When to Use APIs Instead
- Volume below break-even: At low-to-moderate volume, APIs are cheaper and require zero infrastructure management.
- Need frontier quality: Claude Opus 4.6, GPT-4.5, and Gemini 2.5 Pro have no open-weight equivalents. If you need top-tier quality, API is the only option.
- No ML infrastructure team: Self-hosting requires GPU management, vLLM/TGI deployment, monitoring, and on-call engineering. If your team lacks this expertise, the hidden costs will dwarf any savings.
- Rapid scaling needs: APIs scale instantly. Self-hosted infrastructure requires provisioning new GPUs, which can take hours to days.
- Multi-model strategy: If you use different models for different tasks, managing multiple self-hosted deployments compounds complexity. APIs let you switch models with a single parameter change.
Recommended Stack for Self-Hosting
If you decide to self-host, here is the proven production stack as of 2026:
- Inference engine: vLLM (best throughput with continuous batching and PagedAttention)
- Model format: GPTQ or AWQ quantization for INT4/INT8 (via AutoGPTQ or AutoAWQ)
- GPU provider: RunPod for cost, Lambda Labs for reliability, AWS for enterprise compliance
- Orchestration: Docker + Kubernetes (or RunPod Serverless for auto-scaling)
- Monitoring: Prometheus + Grafana for latency, throughput, GPU utilization
- Load balancing: nginx or Traefik with health checks
Frequently Asked Questions
When should I self-host an LLM instead of using an API?
Self-hosting becomes cheaper than API access when your monthly API spend exceeds $2,000-$5,000 for comparable open-source models. For Llama 4 Maverick on 2x H100 GPUs, the break-even point against GPT-4o API is approximately 724M tokens/month. Below that volume, API access is cheaper when you factor in infrastructure overhead.
How much does it cost to self-host Llama 4?
Llama 4 Maverick (400B MoE) requires 2x H100 80GB GPUs. Monthly GPU rental costs: Lambda Labs $4,018/mo, RunPod $3,586/mo, AWS $5,285/mo. Add $400-$500/mo for storage, networking, and monitoring. Total: $3,986-$5,785/month fixed cost regardless of usage volume.
How many GPUs do I need for Llama 4?
Llama 4 Scout (109B MoE) fits on 1x H100 80GB in FP16. Llama 4 Maverick (400B MoE) requires 2x H100 80GB in FP16, or can fit on 1x H100 with INT8 quantization at some quality cost. For maximum throughput, 4x H100 allows batched inference serving hundreds of concurrent requests.
Is self-hosting LLMs worth it for a startup?
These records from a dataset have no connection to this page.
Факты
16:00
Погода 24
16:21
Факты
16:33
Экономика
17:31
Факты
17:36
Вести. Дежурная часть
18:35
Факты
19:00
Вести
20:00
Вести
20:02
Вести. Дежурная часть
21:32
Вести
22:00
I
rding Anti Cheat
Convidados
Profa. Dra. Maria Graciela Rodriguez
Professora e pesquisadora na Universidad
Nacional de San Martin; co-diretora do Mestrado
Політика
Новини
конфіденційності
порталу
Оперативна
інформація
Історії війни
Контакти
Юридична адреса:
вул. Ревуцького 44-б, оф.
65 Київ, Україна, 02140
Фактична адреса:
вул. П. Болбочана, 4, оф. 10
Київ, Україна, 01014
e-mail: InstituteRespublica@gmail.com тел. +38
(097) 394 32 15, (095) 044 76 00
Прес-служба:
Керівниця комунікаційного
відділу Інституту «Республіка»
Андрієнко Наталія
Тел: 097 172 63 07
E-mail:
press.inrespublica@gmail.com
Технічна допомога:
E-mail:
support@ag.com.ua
For most startups, no. API access costs less below $2,000-5,000/month in token spend, requires zero ML infrastructure expertise, and scales instantly. Self-hosting only makes sense for startups with: (1) very high volume (>500M tokens/month), (2) strict data residency requirements, (3) latency-sensitive applications, or (4) a team with existing ML operations expertise.
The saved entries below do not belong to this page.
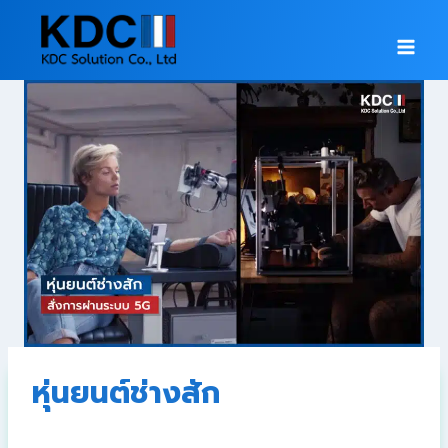
หุ่นยนต์ช่างสัก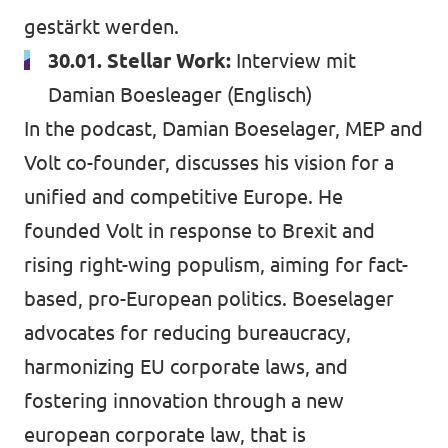
gestärkt werden.
30.01. Stellar Work:
Interview mit
Damian Boesleager
(Englisch)
In the podcast, Damian Boeselager, MEP and
Volt co-founder, discusses his vision for a
unified and competitive Europe. He
founded Volt in response to Brexit and
rising right-wing populism, aiming for fact-
based, pro-European politics. Boeselager
advocates for reducing bureaucracy,
harmonizing EU corporate laws, and
fostering innovation through a new
european corporate law, that is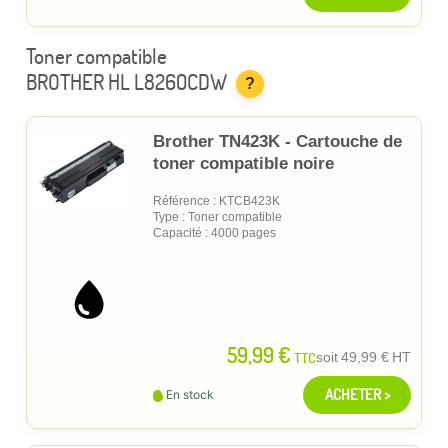
Toner compatible
BROTHER HL L8260CDW
?
Brother TN423K - Cartouche de
toner compatible noire
Référence : KTCB423K
Type : Toner compatible
Capacité : 4000 pages
59,99 €
TTC
soit
49,99 €
HT
ACHETER >
En stock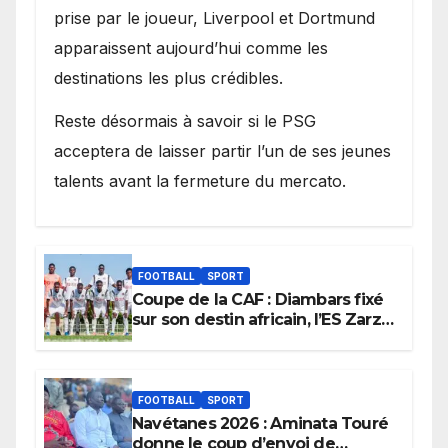
prise par le joueur, Liverpool et Dortmund
apparaissent aujourd’hui comme les
destinations les plus crédibles.
Reste désormais à savoir si le PSG
acceptera de laisser partir l’un de ses jeunes
talents avant la fermeture du mercato.
FOOTBALL
SPORT
Coupe de la CAF : Diambars fixé
sur son destin africain, l’ES Zarzis
sera son premier obstacle.
FOOTBALL
SPORT
Navétanes 2026 : Aminata Touré
donne le coup d’envoi de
What GPU should I rent for LLM inference?
H100 80GB ($2.49/hr on RunPod) is the best price/performance for large models (70B+). A100 80GB ($1.89/hr on RunPod) works for models up to 70B in FP16. For small models (7-13B), an A10G 24GB ($0.50/hr) is sufficient and much cheaper. Always benchmark your specific model before committing.